Start of Source material
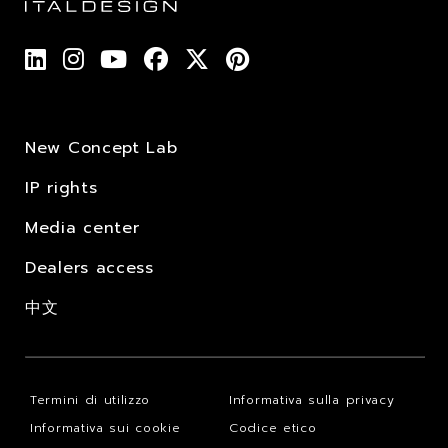
New Concept Lab
IP rights
Media center
Dealers access
中文
Termini di utilizzo
Informativa sulla privacy
Informativa sui cookie
Codice etico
End of Source material
(Task to complete)
Search each line of the data above for "Informativa", and copy the lines where it occurs.

(Expected answer)
Informativa sulla privacy
Informativa sui cookie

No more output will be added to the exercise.